# clay dolphins



## angelikmermaid (Jan 10, 2005)

its not the best picture of them but it the only one i have.  I made this about a year ago for my boy friend.  these are the frist two dolphins i have ever made from clay.. and thay are also hand painted.. 

 tell me what you think!

thanks


----------



## oriecat (Jan 11, 2005)

Those are good!  Very dolphin like!


----------



## Niki (Jan 11, 2005)

Very beautiful.


----------



## aggiezach (Jan 11, 2005)

Wow those are awesome! Very nice yo! Thanks for sharing!

Zach


----------



## LittleMan (Jan 11, 2005)

Very nice! I'm glad you decided to post them up!
I love em!


----------



## angelikmermaid (Jan 11, 2005)

thank you all so very much! 

 I wasnt sure if i should post them up or not. but im glad i did. thanks litteman for the Encouragement!

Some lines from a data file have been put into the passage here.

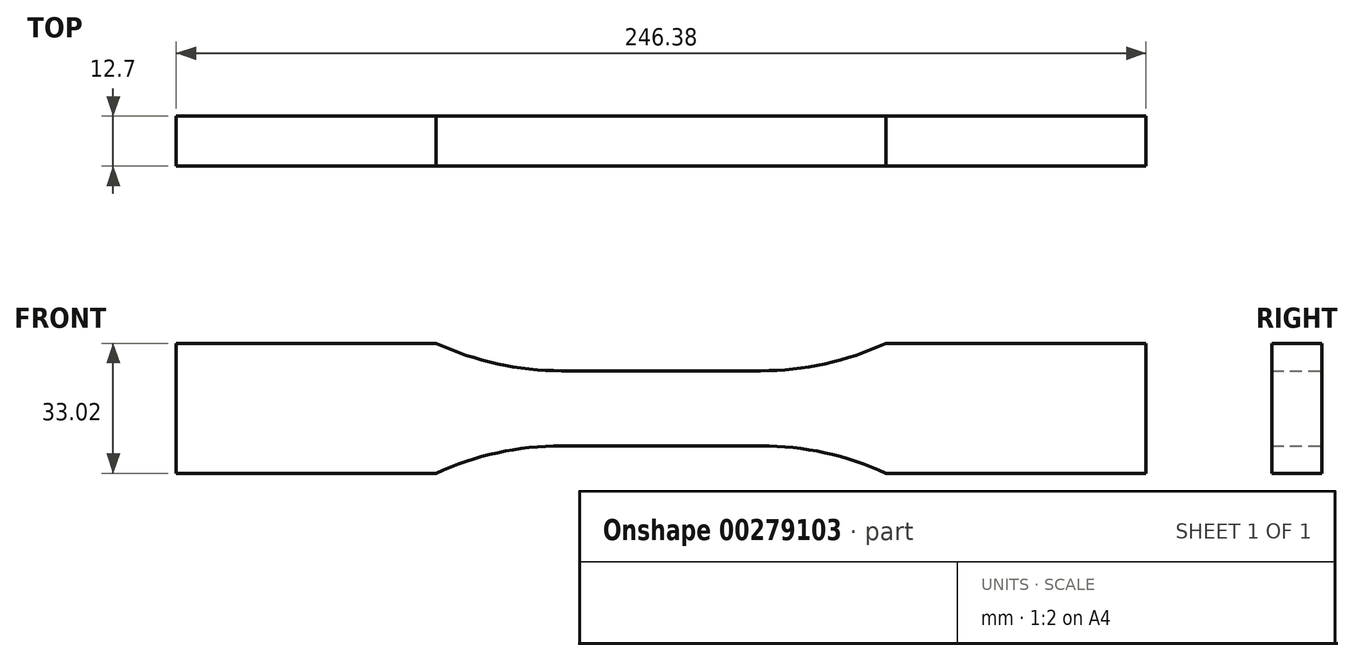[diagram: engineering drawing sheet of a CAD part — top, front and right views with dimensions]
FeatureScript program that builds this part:
annotation { "Feature Type Name" : "Feature", "Feature Type Description" : "" }
export const myFeature = defineFeature(function(context is Context, id is Id, definition is map)
    precondition{}
    {
        {
            var Q0;
            Q0=qCreatedBy(makeId("Front.planeOp"),FACE);
            var sketch = newSketch(context, id + "F0", { "sketchPlane" : qUnion([Q0])});
            skLineSegment(sketch, "E0", {"start": v(0, 9.53) * mm, "end": v(25.28, 9.53) * mm});
            skArc(sketch, "E1", {"start": v(25.28, 9.53) * mm, "mid": v(41.6, 11.3) * mm, "end": v(57.15, 16.5) * mm});
            skLineSegment(sketch, "E2", {"start": v(57.15, 16.5) * mm, "end": v(123.2, 16.5) * mm});
            skLineSegment(sketch, "E3", {"start": v(123.2, 16.51) * mm, "end": v(123.2, 0) * mm});
            skLineSegment(sketch, "E4.MirrorCS", {"start": v(0, -9.53) * mm, "end": v(25.28, -9.53) * mm});
            skLineSegment(sketch, "E5.MirrorCS", {"start": v(123.2, -16.51) * mm, "end": v(123.2, 0) * mm});
            skLineSegment(sketch, "E6.MirrorCS", {"start": v(57.15, -16.5) * mm, "end": v(123.2, -16.5) * mm});
            skArc(sketch, "E7.MirrorCS", {"start": v(25.28, -9.53) * mm, "mid": v(41.6, -11.3) * mm, "end": v(57.15, -16.5) * mm});
            skArc(sketch, "E8.MirrorCS", {"start": v(-25.28, -9.53) * mm, "mid": v(-41.6, -11.3) * mm, "end": v(-57.15, -16.5) * mm});
            skLineSegment(sketch, "E9.MirrorCS", {"start": v(-57.15, -16.5) * mm, "end": v(-123.2, -16.51) * mm});
            skLineSegment(sketch, "E10.MirrorCS", {"start": v(0, 9.53) * mm, "end": v(-25.28, 9.53) * mm});
            skArc(sketch, "E11.MirrorCS", {"start": v(-25.28, 9.53) * mm, "mid": v(-41.6, 11.3) * mm, "end": v(-57.15, 16.5) * mm});
            skLineSegment(sketch, "E12.MirrorCS", {"start": v(-57.15, 16.5) * mm, "end": v(-123.2, 16.5) * mm});
            skLineSegment(sketch, "E13.MirrorCS", {"start": v(-123.2, -16.51) * mm, "end": v(-123.2, 0) * mm});
            skLineSegment(sketch, "E14.MirrorCS", {"start": v(-123.2, 16.51) * mm, "end": v(-123.2, 0) * mm});
            skLineSegment(sketch, "E15.MirrorCS", {"start": v(0, -9.52) * mm, "end": v(-25.28, -9.53) * mm});
            skSolve(sketch);
        }
        {
            var Q0;
            Q0 = qSketchRegion(id + "F0", true);
            extrude(context, id + "F1", {"entities" : qUnion([Q0]), "depth" : 12.7 * mm});
        }
    });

 i hope you all enjoyed them.


----------



## japmula (Jan 12, 2005)

wow, those look so cool! your bf is a very lucky boy...


----------



## mygrain (Jan 12, 2005)

Those are really cool. How big are they?


----------



## Aga (Jan 13, 2005)

Really nice.  
I remember my attempts at sculpture... :roll: my ex-bf is a sculptor, and he encouraged me to try... but I don't think it was a good idea...  
Anyway, I really like your work, the dolphins are really great! Do you make figures only from clay?


----------



## Scott WRG Editor (Jan 21, 2005)

Those are great! Dolphins are my fav animal


----------



## Tammy (Jan 22, 2005)

great job!


----------